The Centers for Disease Control and Prevention ranks smoking as the leading preventable cause of death in the United States. The agency reports that 90 percent of all lung cancer deaths are caused by smoking. Smokers are also more likely than nonsmokers to develop heart disease, strokes and lung cancer.

The CDC also says nonsmokers who breathe secondhand smoke are at risk for the various diseases that smokers develop. Since the first surgeon general’s report on smoking was released in 1964, 2.5 million adult nonsmokers have died because of exposure to secondhand smoke, according to the CDC.

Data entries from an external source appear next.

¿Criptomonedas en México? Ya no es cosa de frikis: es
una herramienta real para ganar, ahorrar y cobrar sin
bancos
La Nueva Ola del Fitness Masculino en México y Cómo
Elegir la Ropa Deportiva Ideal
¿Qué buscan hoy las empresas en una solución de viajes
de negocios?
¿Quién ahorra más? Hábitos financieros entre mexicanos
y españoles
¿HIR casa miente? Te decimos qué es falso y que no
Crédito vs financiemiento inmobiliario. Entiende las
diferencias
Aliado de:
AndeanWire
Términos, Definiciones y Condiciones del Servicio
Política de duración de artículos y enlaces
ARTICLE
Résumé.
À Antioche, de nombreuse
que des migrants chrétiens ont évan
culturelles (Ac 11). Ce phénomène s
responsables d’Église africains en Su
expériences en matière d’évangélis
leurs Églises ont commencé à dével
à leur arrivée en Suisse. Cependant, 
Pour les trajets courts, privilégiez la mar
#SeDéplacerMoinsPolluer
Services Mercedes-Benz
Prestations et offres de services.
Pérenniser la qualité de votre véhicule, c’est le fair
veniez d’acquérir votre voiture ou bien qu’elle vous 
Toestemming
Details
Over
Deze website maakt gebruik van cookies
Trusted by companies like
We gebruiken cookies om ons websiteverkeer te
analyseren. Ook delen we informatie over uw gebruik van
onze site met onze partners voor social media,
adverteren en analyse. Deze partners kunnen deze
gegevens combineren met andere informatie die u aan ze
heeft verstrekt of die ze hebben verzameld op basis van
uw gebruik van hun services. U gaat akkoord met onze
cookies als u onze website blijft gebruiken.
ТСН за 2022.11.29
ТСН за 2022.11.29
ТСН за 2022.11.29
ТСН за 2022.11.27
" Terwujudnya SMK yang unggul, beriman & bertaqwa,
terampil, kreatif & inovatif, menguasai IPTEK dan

Manhattan Beach’s proposed smoking policy would also include e-cigarettes. While e-cigarettes are included in smoking bans for some cities, including Los Angeles, other cities such as Hermosa Beach haven’t included the increasingly popular form of smoking yet.

“I’m very concerned that e-cigarettes would undo a half-century of work of de-normalizing smoking,” Fielding said. “We’ve made enormous progress. It would be terrible to see that reversed.”

While e-cigarettes may not yet be included in all smoking policies, Santora said that having a more comprehensive policy encourages residents to speak up when others smoke.

Now families in Hermosa Beach are empowered to say something,” Santora said. “If you were to smoke an e-cigarette in Hermosa Beach, you’d probably be confronted by a mom who would ask you not to smoke around her children.”